The Fertility Diaries: Friends and Mothers
By Gina Shaw
3 women, each trying to build a family, have been waiting on
some important — and nerve-racking — developments. Will Jody's latest fertility
treatment succeed? Will Carrie's labor go smoothly? Read about their latest
challenges and triumphs.
In this installment of the "Fertility Diaries," REDBOOK revisits
three Cleveland area friends, each of whom has taken a different path to
parenthood. Jody Urbas, 33, begins her first cycle of in vitro fertilization
(IVF), following a miscarriage and several failed attempts to get pregnant
using other assisted reproductive methods. Jenny Taylor, 27, who had baby Nora
with the help of fertility medications barely a year after the tragic death of
her newborn son from sudden infant death syndrome (SIDS), now copes with that
memory and her anxieties as she cares for her second child. And Carrie
Brainerd, 31, who became pregnant just as soon as she started trying, eagerly
awaits the birth of her baby.
Some people celebrate the new year with a glass of champagne. Jody Urbas
rang in 2007 with a shot in the behind.
She had spent the week between Christmas and New Year's getting daily
injections of two fertility drugs — GonalF and Repronex, both designed to spur
egg development for the in vitro fertilization process she was about to
undergo.
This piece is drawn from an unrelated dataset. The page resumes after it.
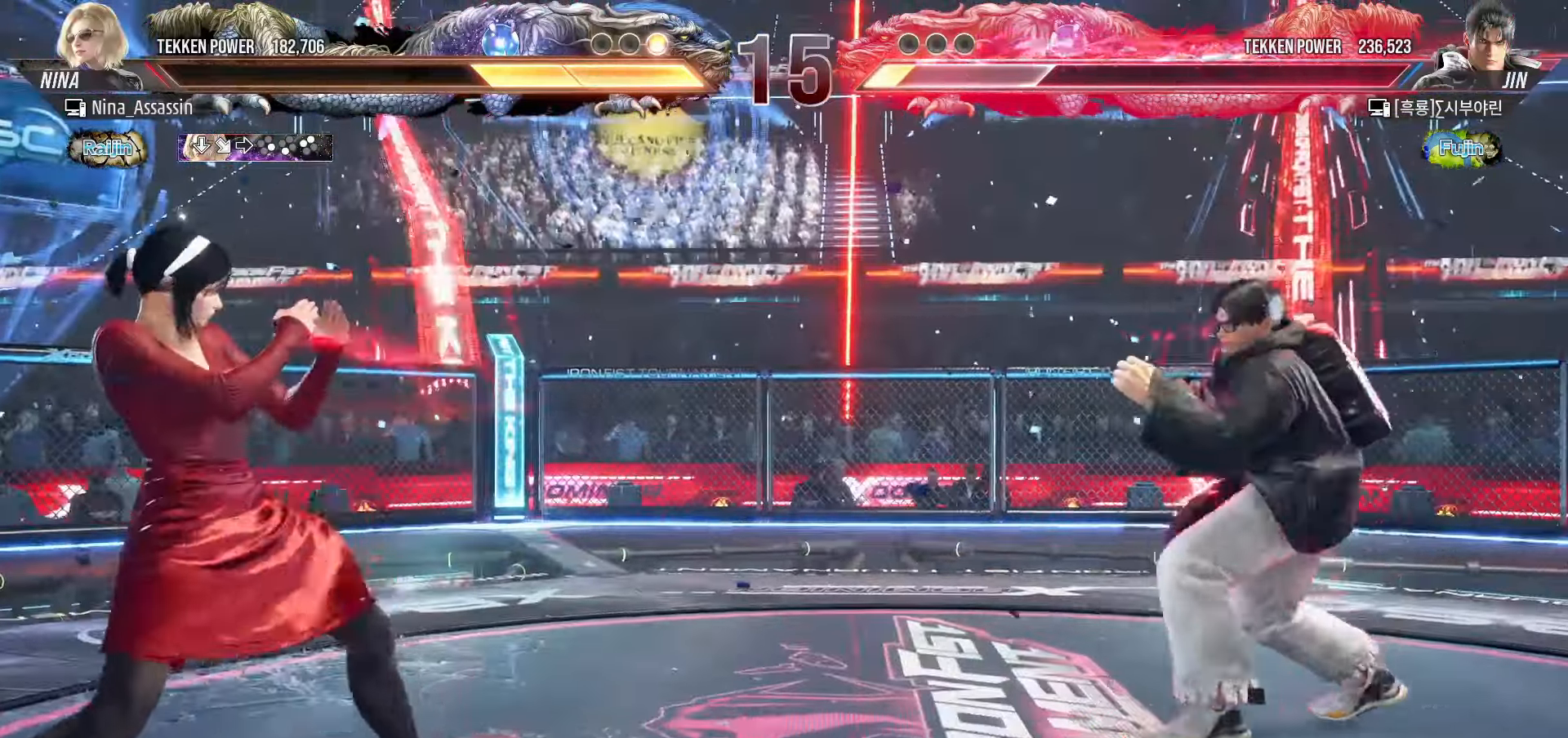
{"buttons": [], "left_stick": "left", "events": []}
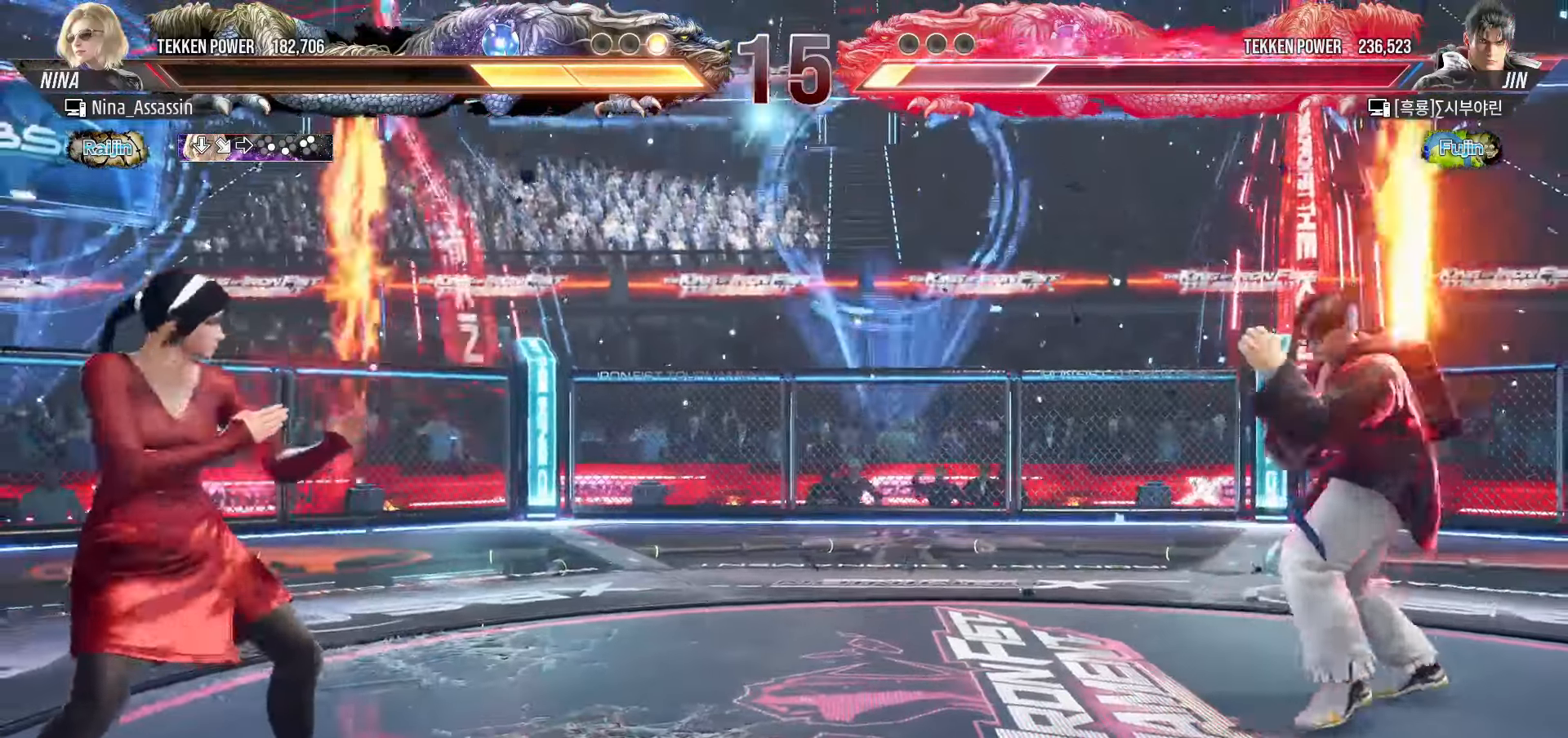
{"buttons": [], "left_stick": "left", "events": [[100, "left_stick", "down"], [150, "left_stick", "center"], [300, "left_stick", "left"], [367, "left_stick", "center"], [417, "left_stick", "left"]]}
Almost every day, she'd visited her reproductive endocrinologist — a
doctor specializing in fertility — to have her hormone levels tested. "I
was there on Christmas Eve, New Year's Eve, New Year's Day — pretty much every
day except Christmas Day!" says Jody, a teacher of the hearing impaired.
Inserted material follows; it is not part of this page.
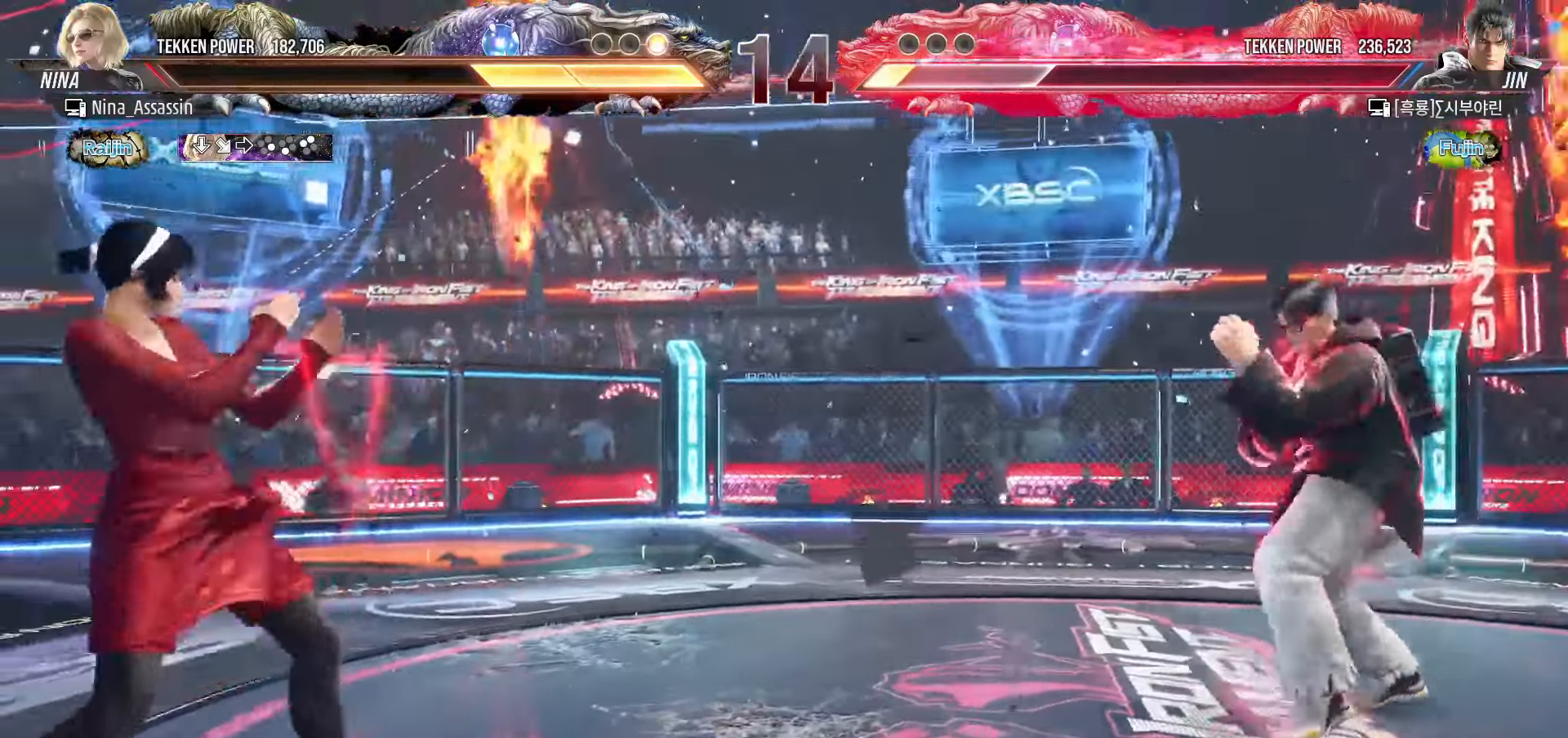
{"buttons": [], "left_stick": "left", "events": []}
Her surging hormone levels helped the doctor estimate how many eggs she would
likely produce and when it would be time to trigger ovulation.
That time came at 8:30 p.m. on New Year's Eve. Celebrating at home, Jody
asked her friend, a medical resident, to give her the "trigger shot"
(human chorionic gonadotropin, or hCG). "The injection has to be timed
precisely, so that they know exactly when you should come in for your egg
retrieval," Jody explains.
On New Year's Day, already feeling a heaviness and bloating in her ovaries,
Jody returned to her doctor for an ultrasound and blood work. He confirmed that
she could return for egg retrieval the next day, January 2.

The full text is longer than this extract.